- BRIEF -
Render this sentence from the abstract on microRNAs and the B7 family into Spanish: "Twenty-seven articles were identified that fulfilled the inclusion criteria."

- EXERCISE TEXT -
+===+

The Regulatory Cross-Talk between microRNAs and Novel Members of the B7 Family in Human Diseases: A Scoping Review

The members of the B7 family, as immune checkpoint molecules, can substantially regulate immune responses. Since microRNAs (miRs) can regulate gene expression post-transcriptionally, we conducted a scoping review to summarize and discuss the regulatory cross-talk between miRs and new B7 family immune checkpoint molecules, i.e., B7-H3, B7-H4, B7-H5, butyrophilin like 2 (BTNL2), B7-H6, B7-H7, and immunoglobulin like domain containing receptor 2 (ILDR2). The current study was performed using a six-stage methodology structure and Preferred Reporting Items for Systematic Reviews and Meta-Analyses (PRISMA) guideline. PubMed, Embase, Scopus, Cochrane, ProQuest, and Google Scholar were systematically searched to obtain the relevant records to 5 November 2020. Two authors independently reviewed the obtained records and extracted the desired data. After quantitative and qualitative analyses, we used bioinformatics approaches to extend our knowledge about the regulatory cross-talk between miRs and the abovementioned B7 family members. Twenty-seven articles were identified that fulfilled the inclusion criteria. Studies with different designs reported gene-miR regulatory axes in various cancer and non-cancer diseases. The regulatory cross-talk between the aforementioned B7 family molecules and miRs might provide valuable insights into the pathogenesis of various human diseases.

+===+

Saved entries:
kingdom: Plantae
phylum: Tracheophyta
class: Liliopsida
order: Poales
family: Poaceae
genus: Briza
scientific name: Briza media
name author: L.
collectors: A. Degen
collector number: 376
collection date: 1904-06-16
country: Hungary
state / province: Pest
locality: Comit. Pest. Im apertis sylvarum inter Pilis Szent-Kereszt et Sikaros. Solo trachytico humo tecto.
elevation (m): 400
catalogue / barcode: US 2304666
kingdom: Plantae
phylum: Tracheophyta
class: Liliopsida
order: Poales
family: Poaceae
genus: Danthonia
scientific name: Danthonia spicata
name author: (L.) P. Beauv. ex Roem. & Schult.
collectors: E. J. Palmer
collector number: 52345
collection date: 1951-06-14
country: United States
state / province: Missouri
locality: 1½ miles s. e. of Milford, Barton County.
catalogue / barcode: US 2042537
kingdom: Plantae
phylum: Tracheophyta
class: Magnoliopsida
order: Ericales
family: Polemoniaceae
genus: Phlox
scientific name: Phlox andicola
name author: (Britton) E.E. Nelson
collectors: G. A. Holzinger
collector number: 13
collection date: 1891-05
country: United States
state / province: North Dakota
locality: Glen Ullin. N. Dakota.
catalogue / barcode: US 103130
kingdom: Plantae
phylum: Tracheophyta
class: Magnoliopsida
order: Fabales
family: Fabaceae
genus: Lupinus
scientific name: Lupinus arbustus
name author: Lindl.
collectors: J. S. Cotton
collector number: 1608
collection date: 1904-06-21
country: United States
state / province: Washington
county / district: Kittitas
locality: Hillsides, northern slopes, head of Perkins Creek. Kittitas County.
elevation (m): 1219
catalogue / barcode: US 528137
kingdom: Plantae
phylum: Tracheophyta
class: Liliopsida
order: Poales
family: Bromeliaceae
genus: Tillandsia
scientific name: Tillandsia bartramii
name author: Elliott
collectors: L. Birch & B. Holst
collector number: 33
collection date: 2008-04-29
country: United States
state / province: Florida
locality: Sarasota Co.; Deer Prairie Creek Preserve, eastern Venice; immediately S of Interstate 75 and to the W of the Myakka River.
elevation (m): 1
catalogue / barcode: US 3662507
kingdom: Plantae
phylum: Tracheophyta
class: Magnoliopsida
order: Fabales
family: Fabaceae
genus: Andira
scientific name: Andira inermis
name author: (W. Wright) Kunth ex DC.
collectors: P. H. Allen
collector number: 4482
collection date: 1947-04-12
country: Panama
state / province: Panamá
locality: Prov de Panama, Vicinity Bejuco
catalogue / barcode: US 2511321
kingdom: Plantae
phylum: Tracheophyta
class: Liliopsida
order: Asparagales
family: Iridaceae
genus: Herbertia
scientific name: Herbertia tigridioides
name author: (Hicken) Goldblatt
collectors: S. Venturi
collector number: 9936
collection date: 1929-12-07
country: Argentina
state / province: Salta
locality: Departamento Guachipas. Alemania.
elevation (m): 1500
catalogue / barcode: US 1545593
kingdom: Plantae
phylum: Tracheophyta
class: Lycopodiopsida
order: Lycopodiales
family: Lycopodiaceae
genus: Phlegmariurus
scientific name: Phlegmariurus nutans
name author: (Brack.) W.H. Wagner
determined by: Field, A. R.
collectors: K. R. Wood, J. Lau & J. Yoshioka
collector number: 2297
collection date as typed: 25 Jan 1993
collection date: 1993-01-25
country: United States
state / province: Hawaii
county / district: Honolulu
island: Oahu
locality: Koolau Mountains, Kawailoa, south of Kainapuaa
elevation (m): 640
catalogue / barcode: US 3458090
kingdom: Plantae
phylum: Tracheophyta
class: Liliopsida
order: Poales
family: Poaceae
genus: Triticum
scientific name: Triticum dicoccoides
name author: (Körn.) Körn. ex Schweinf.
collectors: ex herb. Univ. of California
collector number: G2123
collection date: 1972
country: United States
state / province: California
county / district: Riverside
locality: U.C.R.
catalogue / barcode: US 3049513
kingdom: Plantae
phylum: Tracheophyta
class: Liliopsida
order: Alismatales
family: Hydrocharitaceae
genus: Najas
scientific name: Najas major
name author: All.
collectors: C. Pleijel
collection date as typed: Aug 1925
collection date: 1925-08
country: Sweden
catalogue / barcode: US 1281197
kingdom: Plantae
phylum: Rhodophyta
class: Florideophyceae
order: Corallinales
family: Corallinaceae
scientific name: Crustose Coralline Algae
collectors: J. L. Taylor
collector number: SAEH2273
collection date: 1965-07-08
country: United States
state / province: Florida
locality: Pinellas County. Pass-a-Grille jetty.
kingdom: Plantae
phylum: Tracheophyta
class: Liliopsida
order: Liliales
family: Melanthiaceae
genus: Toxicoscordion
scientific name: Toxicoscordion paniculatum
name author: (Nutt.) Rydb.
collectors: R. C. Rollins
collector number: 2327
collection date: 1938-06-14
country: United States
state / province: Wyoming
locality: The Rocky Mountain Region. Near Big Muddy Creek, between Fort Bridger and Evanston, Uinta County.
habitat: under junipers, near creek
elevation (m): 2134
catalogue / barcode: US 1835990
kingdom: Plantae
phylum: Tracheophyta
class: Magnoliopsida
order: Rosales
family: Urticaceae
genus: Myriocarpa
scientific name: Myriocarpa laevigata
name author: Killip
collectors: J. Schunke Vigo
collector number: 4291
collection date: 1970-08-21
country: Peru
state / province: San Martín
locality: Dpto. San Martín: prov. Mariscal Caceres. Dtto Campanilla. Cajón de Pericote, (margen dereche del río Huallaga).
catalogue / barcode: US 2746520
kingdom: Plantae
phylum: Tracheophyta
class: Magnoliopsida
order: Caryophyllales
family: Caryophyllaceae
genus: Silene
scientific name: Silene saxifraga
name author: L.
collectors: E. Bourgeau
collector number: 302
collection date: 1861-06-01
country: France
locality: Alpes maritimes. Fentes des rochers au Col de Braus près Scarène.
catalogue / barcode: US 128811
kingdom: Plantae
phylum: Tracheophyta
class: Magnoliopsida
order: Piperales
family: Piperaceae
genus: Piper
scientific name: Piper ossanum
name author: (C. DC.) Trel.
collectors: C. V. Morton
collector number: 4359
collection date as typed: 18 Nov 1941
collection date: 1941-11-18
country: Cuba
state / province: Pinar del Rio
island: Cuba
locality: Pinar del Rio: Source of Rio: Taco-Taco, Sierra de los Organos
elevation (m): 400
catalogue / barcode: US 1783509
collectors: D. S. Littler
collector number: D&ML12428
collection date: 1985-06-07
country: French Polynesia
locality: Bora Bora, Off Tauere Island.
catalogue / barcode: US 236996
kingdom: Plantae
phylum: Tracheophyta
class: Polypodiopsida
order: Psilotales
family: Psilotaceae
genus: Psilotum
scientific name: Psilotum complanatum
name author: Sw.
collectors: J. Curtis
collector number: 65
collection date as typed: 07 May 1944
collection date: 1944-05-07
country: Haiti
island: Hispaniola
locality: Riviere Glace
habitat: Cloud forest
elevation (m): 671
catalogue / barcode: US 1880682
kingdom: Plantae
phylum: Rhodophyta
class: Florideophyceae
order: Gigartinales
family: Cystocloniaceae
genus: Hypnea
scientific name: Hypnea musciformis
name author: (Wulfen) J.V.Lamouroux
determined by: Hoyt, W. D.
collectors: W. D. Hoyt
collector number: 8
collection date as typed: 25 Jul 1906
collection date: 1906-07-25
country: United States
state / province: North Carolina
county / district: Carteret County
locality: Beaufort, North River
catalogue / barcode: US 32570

+===+

- WRITTEN RESPONSE -
Se identificaron veintisiete artículos que cumplían los criterios de inclusión.